> Tasks
1) Using the court opinion below, mark each statement yes or no and quote the words that decide it: (a) Four men died in the collision. (b) The trial court denied summary judgment to the public entities. (c) The pickup truck had five people in it.
2) According to the court opinion below, what did the plaintiffs say the road was missing that made it dangerous?

══ Source passage

Opinion
NOT TO BE PUBLISHED
Contra Costa County Super. Ct. No. C05-01882
Sepulveda, J.
In a cross-median traffic collision, four men were killed and another injured. The injured man, and family members of the deceased, sued public entities in charge of the road upon allegations that the road was dangerous because it lacked a median barrier. The trial court granted summary judgment to the public entities on the basis of design immunity. (Gov. Code, § 830.6.) We affirm the judgments.
I. FACTS
On the morning of September 10, 2004, Kevin Lujan negligently drove his vehicle across the center yellow line into an opposing lane of traffic on Vasco Road in Contra Costa County. In a head-on collision, Lujan’s vehicle struck a pickup truck with five occupants, killing all but one of the occupants. The survivor, and family members of the deceased, sued Lujan and other parties, including Contra Costa County (County) and Contra Costa Water District (District). Plaintiffs allege that the County and District maintain Vasco Road, and that the road is dangerous. This appeal is concerned exclusively with these public entity defendants.

════
══ Recorded information

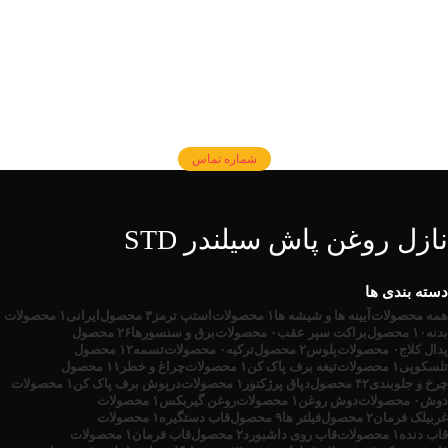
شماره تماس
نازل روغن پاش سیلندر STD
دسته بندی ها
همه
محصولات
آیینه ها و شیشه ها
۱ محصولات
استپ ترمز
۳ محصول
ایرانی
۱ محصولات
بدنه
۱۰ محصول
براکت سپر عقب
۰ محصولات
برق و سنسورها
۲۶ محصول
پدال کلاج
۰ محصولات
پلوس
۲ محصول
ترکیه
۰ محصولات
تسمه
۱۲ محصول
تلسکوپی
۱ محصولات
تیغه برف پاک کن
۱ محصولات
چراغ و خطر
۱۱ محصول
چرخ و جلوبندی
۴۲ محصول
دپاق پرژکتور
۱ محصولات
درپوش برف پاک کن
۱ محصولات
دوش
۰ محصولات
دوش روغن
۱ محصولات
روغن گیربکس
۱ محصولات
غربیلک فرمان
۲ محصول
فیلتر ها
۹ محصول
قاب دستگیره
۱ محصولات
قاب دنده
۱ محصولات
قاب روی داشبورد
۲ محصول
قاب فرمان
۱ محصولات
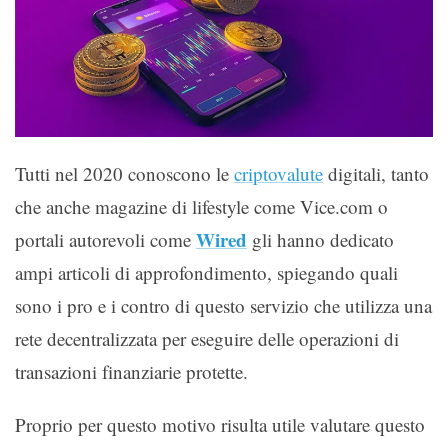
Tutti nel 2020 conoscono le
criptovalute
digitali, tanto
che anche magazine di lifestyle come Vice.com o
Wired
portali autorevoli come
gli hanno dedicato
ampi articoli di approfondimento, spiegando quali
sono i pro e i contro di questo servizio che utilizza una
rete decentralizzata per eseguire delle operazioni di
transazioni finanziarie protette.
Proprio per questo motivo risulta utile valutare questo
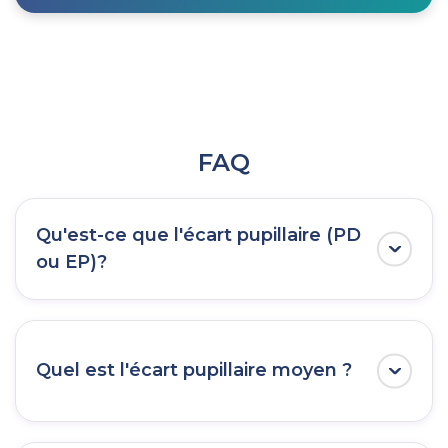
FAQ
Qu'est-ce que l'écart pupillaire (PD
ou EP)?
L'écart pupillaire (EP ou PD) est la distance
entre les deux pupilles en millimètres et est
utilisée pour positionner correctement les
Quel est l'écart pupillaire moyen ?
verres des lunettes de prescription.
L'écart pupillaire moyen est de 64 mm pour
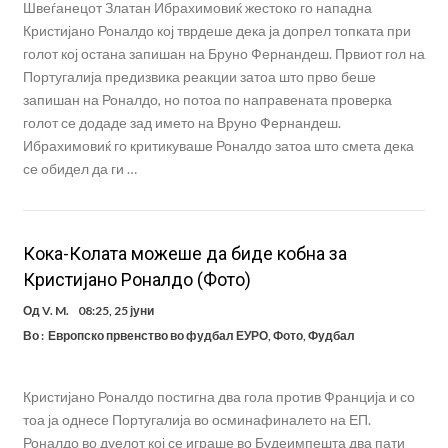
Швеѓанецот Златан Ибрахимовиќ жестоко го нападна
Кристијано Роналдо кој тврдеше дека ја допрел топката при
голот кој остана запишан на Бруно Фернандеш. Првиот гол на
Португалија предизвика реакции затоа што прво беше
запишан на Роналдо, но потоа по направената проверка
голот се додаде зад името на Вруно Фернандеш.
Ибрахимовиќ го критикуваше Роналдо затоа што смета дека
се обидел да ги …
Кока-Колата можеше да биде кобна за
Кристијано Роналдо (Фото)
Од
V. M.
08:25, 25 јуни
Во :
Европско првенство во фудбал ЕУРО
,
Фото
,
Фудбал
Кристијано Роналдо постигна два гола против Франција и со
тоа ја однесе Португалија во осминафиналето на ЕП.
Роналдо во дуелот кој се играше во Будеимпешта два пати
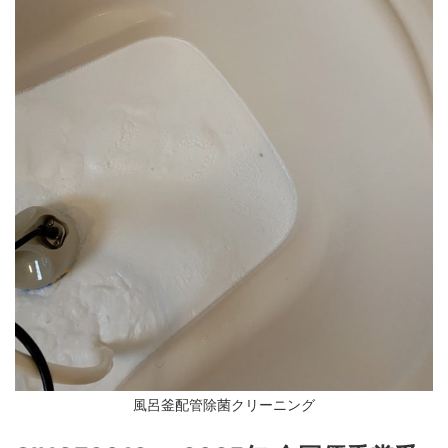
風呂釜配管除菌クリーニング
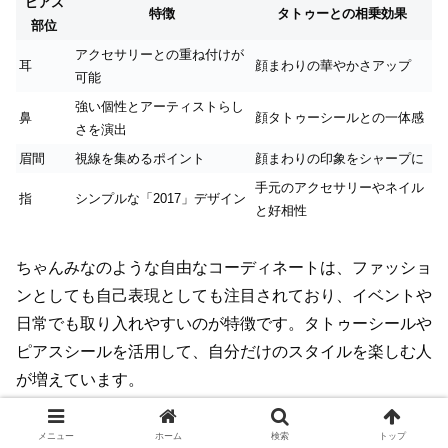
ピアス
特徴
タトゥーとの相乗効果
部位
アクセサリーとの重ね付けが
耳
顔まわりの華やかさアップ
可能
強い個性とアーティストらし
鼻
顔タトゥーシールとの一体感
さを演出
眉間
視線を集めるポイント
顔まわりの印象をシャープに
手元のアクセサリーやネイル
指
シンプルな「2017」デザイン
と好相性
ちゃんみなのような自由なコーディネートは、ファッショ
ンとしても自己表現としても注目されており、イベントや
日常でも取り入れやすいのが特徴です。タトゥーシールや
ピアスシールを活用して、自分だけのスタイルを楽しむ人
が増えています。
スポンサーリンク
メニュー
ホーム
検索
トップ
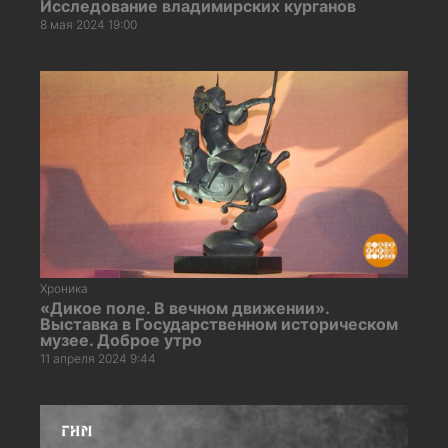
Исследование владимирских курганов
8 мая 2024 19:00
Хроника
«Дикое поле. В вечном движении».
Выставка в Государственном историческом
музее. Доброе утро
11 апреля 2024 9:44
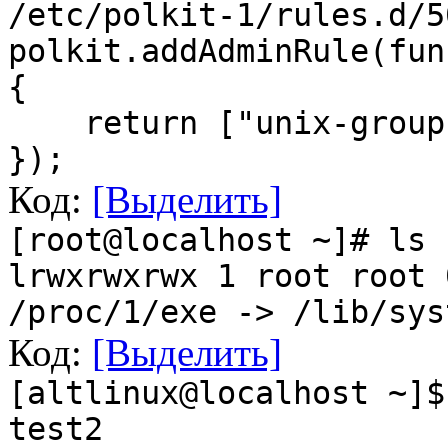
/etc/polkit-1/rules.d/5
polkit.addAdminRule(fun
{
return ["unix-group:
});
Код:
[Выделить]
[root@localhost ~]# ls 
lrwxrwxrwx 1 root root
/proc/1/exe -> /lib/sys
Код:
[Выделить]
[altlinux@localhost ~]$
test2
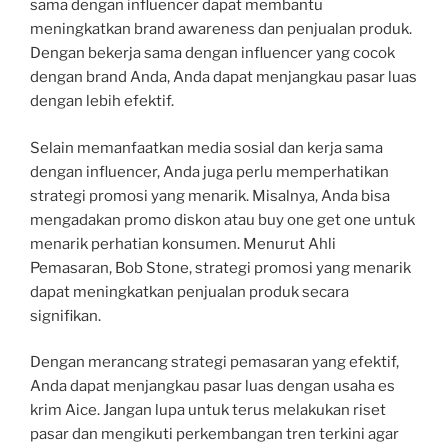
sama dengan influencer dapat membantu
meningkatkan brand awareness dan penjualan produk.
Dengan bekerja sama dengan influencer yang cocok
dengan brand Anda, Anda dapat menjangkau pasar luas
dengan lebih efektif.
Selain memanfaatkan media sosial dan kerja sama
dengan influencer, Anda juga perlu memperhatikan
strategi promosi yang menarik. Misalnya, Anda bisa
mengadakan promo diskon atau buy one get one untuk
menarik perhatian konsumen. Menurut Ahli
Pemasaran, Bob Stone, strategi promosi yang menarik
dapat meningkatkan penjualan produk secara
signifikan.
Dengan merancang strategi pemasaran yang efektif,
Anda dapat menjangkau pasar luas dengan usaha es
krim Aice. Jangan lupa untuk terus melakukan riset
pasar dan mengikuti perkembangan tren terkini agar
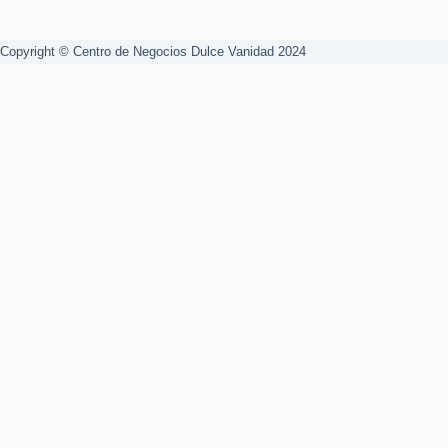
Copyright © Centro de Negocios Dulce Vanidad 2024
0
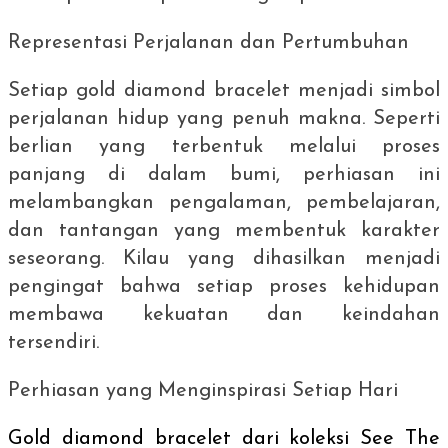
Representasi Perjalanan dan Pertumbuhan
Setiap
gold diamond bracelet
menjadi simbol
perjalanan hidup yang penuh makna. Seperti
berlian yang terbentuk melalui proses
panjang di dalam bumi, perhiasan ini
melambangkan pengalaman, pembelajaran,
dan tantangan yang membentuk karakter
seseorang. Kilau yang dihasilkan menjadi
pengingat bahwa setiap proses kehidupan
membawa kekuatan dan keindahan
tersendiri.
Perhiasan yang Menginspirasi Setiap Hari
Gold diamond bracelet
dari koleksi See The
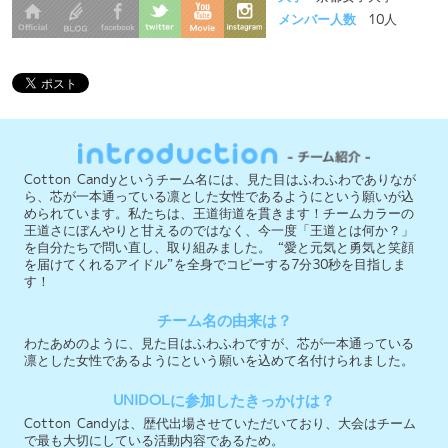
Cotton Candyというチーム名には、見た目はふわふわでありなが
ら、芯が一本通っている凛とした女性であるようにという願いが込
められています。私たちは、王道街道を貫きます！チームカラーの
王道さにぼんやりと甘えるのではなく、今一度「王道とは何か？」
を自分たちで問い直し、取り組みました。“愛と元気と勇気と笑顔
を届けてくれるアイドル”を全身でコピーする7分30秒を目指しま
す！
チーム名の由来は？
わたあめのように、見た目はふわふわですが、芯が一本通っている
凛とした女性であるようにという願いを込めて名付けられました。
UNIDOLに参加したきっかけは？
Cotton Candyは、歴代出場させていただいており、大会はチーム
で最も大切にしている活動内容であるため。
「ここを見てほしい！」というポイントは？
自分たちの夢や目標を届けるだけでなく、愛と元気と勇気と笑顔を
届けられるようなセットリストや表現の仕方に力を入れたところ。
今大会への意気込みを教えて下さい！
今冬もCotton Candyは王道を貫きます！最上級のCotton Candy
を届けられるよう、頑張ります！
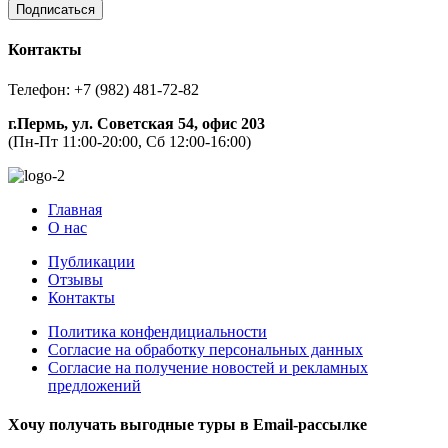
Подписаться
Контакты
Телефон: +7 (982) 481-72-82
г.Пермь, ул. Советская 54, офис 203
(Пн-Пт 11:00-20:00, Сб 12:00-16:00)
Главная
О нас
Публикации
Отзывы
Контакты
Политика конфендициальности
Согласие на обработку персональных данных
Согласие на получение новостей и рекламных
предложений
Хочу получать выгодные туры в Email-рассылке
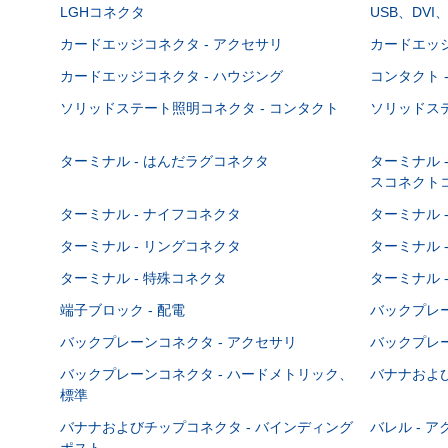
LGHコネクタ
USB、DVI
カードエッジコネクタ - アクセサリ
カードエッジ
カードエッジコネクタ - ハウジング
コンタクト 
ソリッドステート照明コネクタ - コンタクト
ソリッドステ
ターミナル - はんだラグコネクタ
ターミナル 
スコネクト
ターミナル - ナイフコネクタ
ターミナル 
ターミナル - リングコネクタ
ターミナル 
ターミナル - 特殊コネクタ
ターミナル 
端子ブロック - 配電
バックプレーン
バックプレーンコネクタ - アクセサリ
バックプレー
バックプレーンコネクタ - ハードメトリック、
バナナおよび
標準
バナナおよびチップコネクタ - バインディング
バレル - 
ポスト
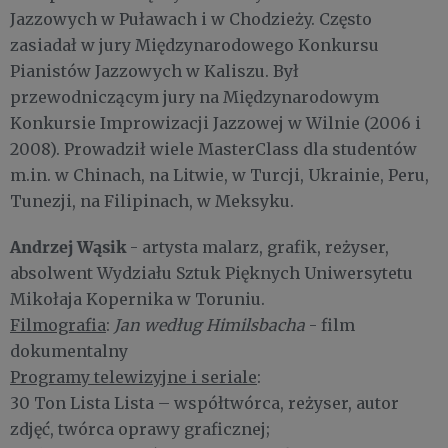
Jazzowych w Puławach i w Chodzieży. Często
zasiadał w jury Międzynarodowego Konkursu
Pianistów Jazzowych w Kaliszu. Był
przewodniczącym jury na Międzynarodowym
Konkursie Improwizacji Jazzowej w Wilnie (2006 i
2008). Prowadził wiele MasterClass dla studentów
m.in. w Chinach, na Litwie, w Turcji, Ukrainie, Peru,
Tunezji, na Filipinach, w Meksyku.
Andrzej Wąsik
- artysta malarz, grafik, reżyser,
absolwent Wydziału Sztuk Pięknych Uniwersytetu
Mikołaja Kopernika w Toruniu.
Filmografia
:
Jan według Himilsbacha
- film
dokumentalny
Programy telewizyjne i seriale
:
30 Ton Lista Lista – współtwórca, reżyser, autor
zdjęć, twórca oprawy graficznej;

════

> Responses in order
1)
(a) Yes: "four men were killed and another injured"
(b) No: "The trial court granted summary judgment to the public entities on the basis of design immunity."
(c) Yes: "struck a pickup truck with five occupants"

2) A median barrier.